Dengan carut-marut sistem ini, sepertinya keriuhan ambang batas pencalonan presiden atau presidential threshold terus menjadi perhatian publik. Saya sudah dua kali menulis di kolom opini tempo dengan judul: presidential threshold di luar kelaziman demokrasi dan ambang batas calon presiden dan komitmen MK atas demokrasi, jurnal, dan buku Jalan Terjal Demokrasi yang isinya juga ada tulisan Prof Yusril Ihsa Mahendra.

Jadi, harapan rakyat tak pernah padam atau surut. Tetapi tekadnya untuk mewujudkan nol % ambang batas pilpres adalah dalam rangka ingin menormalkan kembali sistem pemilihan presiden yang sejalan dengan nilai dan semangat demokrasi, yaitu pemerintahan dari rakyat, oleh rakyat, dan untuk rakyat.

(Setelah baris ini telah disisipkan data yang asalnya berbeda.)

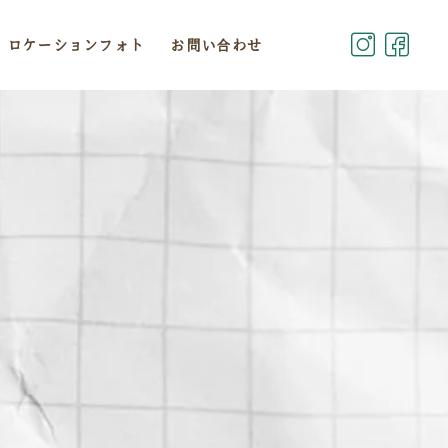
ロケーションフォト
お問い合わせ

Sekali lagi, putusan Mahkamah Konstitusi (MK) di awal tahun 2025 sangat melegakan dan membanggakan demokrasi kita. Setelah 17 tahun lebih bangsa kita berada dalam pilihan pilpres "head to head" yang populer di istilahkan dia lagi dia lagi.

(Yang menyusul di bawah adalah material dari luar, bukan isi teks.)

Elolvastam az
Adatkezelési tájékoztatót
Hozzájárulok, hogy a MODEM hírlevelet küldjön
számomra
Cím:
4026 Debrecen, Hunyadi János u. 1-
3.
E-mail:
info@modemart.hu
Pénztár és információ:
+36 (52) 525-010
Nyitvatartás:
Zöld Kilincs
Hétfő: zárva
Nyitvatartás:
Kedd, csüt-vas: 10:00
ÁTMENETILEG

Akhirnya, perdebatan presidential threshold yang cukup panjang telah menuai hasil penyelesaian yang menggembirakan. Oleh karena itu, jalan satu-satunya secara konstitusional haruslah diluruskan kembali oleh lembaga Mahkamah Konstitusi. Di mana putusan terkait presidential Threshold dilakukan dengan putusan dissenting opinion. Dari sembilan orang hakim konstitusi, ada dua hakim yang memberikan pendapat berbeda. Yang pasti putusan ini MK kembali "mengokohkan" eksistensinya sebagai lembaga pengawal konstitusi (the guardian of the constitution) yang selalu hadir memberikan nilai keadilan. Bagaimanapun, putusan seperti itulah yang selalu mengingatkan kita kembali pada asas dasar bernegara di republik ini, yaitu dasar Pancasila dan prinsip dasar Indonesia sebagai negara hukum.

Penulis, pengajar Hukum Konstitusi Universitas Islam Jakarta.